— start —

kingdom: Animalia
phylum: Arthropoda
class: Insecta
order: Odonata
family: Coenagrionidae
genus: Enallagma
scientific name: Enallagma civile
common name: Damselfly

— end —
— start —

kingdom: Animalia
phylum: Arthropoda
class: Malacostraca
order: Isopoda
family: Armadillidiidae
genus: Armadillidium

— end —

▶ **CHALLENGE**
Format the record lines above, starting at the line that contains "order: Odonata" and ending at the line that contains "common name: Damselfly", as a Markdown table with a Row column for the row number and a Line column for the line, leaving out blank lines.

▶ **FULL SOLUTION**
| Row | Line |
|---|---|
| 1 | order: Odonata |
| 2 | family: Coenagrionidae |
| 3 | genus: Enallagma |
| 4 | scientific name: Enallagma civile |
| 5 | common name: Damselfly |